Temperature a key to drinkable box wine
By Helen Thompson, NPR
Bag-in-the-box wine doesn’t have the classiest of reputations. It’s usually cheap and in the past at least, has been aimed at less sophisticated consumers. But in recent years, boxed wine has tried to buck the stereotype, whether by gussying up the product packaging or simply putting higher-quality wine in the box.
Still, if you’re planning a holiday party and you want to try one of the new-fangled versions, don’t think the fancy new packaging is going to protect your wine from going off any better than the old fashioned bottle, scientists say. In fact, it may be worse in some instances.
Temperature is a key factor in a wine’s shelf life. “There’s common knowledge in the wine industry that you shouldn’t keep your wine in a warm place,” says Helene Hopfer, a post-doctoral chemist and food sensory scientist at UC Davis, especially if you plan to keep it around awhile. That’s because the warmer the wine, the faster oxygen reacts with the compounds inside, which causes the wine to lose some of its aromatic compounds and turn a darker color. Basically, it becomes vinegar.
Hopfer and her colleagues wanted to see how different packaging strategies held up at different temperatures and recently published their results in the Journal of Agricultural and Food Chemistry. They put the same California Chardonnay in five different packages: natural cork, synthetic cork, screw cap, and two kinds of bag-in-box containers.
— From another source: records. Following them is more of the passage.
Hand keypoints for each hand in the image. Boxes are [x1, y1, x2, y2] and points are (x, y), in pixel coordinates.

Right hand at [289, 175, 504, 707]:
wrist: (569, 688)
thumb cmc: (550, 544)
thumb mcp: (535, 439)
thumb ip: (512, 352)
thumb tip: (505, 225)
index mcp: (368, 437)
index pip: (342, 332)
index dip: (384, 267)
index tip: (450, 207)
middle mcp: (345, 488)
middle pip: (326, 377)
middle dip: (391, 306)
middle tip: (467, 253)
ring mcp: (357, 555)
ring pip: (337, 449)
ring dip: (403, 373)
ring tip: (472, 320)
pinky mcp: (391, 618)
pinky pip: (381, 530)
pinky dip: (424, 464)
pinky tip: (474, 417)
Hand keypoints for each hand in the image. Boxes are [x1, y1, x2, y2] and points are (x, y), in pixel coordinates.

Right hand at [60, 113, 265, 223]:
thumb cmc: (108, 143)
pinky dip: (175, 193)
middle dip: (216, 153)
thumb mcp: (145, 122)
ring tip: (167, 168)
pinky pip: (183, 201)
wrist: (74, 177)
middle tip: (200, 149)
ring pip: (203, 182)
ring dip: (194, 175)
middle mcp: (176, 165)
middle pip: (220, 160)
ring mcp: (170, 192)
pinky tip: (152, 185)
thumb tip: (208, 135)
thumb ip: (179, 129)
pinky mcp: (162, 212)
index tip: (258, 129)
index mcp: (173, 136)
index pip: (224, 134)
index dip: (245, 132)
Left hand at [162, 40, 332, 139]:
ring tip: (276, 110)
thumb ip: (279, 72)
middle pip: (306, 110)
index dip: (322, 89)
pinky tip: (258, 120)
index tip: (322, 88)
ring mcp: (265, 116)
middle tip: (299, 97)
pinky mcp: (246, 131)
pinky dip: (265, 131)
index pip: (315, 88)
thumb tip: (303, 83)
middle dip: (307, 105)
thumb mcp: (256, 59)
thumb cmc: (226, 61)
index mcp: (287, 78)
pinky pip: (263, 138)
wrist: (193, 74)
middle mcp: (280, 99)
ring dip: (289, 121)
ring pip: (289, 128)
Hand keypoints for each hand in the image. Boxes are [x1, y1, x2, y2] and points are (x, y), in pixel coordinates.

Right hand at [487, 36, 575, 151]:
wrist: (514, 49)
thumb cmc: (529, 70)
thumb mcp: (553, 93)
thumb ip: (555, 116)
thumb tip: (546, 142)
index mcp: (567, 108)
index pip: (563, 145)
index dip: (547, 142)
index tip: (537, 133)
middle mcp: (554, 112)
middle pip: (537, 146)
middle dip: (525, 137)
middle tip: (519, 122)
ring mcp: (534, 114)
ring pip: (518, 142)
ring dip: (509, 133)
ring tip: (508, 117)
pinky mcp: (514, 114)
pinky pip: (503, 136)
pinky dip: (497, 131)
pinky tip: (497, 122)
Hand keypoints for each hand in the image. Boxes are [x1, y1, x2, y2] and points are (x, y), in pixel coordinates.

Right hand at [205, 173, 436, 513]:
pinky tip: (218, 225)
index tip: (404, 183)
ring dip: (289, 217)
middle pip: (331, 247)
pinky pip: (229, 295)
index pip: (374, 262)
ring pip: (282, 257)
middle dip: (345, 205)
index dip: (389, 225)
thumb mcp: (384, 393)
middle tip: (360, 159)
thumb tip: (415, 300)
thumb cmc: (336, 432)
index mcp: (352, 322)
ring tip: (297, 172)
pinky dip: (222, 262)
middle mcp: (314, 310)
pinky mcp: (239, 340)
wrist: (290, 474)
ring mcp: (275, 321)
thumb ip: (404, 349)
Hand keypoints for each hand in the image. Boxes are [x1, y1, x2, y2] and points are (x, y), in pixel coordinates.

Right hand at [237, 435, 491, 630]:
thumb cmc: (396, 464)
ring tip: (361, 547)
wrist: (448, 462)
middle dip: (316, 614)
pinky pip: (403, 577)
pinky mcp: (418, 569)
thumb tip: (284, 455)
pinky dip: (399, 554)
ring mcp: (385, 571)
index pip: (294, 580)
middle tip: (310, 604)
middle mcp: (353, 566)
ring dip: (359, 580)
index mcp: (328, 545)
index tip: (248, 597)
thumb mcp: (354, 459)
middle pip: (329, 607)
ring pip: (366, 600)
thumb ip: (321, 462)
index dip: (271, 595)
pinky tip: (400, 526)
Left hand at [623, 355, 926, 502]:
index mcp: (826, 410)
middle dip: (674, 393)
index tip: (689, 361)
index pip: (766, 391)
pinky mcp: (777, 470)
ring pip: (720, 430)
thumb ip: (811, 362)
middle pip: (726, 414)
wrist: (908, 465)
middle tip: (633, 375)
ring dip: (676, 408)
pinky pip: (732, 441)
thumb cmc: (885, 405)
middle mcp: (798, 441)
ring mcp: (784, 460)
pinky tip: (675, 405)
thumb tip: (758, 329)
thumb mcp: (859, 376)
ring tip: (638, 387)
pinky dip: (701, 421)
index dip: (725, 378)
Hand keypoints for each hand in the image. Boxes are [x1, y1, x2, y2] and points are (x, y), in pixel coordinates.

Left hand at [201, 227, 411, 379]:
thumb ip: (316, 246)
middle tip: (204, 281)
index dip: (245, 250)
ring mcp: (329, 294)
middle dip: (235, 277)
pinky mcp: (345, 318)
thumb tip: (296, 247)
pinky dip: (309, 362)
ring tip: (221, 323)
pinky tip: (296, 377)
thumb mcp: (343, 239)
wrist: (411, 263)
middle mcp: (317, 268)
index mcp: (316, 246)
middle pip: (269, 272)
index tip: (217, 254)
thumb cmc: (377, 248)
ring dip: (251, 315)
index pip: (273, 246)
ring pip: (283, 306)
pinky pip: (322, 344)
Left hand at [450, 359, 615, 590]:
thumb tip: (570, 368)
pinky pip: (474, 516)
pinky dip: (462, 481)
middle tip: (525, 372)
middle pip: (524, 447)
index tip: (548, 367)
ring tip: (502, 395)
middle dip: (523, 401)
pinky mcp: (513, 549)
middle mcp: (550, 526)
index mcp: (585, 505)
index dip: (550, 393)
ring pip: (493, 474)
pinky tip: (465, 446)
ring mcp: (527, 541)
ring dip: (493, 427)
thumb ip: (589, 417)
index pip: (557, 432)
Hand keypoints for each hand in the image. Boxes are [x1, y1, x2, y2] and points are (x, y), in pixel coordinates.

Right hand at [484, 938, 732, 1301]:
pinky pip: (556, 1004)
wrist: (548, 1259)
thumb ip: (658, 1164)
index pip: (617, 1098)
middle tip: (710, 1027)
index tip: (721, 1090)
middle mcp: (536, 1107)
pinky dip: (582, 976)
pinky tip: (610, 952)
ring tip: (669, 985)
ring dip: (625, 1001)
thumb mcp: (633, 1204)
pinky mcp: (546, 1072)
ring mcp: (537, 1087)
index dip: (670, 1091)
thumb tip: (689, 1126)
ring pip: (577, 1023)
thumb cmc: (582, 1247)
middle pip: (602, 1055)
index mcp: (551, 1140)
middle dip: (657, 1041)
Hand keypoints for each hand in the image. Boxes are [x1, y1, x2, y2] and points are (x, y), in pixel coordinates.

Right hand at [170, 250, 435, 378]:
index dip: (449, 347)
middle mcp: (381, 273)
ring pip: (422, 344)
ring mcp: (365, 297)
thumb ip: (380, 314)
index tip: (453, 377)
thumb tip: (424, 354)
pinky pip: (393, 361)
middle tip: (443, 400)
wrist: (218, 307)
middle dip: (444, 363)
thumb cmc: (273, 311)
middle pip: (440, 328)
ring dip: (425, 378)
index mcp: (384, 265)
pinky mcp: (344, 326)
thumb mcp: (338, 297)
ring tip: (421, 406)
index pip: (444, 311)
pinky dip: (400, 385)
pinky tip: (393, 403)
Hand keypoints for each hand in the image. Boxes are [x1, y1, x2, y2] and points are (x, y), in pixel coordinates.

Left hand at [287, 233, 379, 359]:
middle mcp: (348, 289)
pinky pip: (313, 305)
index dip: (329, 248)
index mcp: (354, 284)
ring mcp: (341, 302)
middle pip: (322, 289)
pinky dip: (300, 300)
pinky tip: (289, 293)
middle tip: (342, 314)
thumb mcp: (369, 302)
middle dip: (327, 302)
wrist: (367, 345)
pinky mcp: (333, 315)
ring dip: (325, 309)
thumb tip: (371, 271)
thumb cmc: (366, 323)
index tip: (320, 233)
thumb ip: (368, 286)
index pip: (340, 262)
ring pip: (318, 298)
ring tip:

For three months, they stored the wine at three different temperatures: 50 degrees Fahrenheit (10 C), 68 degrees Fahrenheit (20 C), and 104 degrees Fahrenheit (40 C).
They chemically analyzed the wine periodically, and a panel of tasters ultimately evaluated the wines’ smells, tastes, and looks. At 68 degrees Fahrenheit, the bag-in-box wines showed small differences from the bottled wine, but at 104 degrees Fahrenheit, they aged significantly more quickly than bottled wine. (For what it’s worth, the researchers didn’t find a significant difference between real cork, fake cork, and screwtops.)
Temperature is something to think about when it comes to wine, says Hopfer. “You often get wines that are thermally damaged if you ship across the country because there can be huge temperature differences during transport.”
And while many of us would expect a vacuum-sealed bag to do a better job of keeping oxygen out than a breathable cork, it’s not the case. The bag component of bag-in-box wines is made of a thin plastic polymer (polyethylene or polypropylene) that’s actually pretty easy for oxygen to cross. Whereas “if you look at the glass bottle, the only way oxygen can get in is through the cork,” says Hopfer.
Perhaps the more important finding is that at the colder temperature, boxed wine had basically aged the same as bottled wine. That’s because companies have been layering different oxygen-stopping polymers over the initial breathable layer. “They’ve fine-tuned that bag for the wine industry,” she says.
So, if you’re stocking up wine for this season’s holiday parties, boxed wine can meet your grape expectations. Hopfer advises: “The cooler, the better.”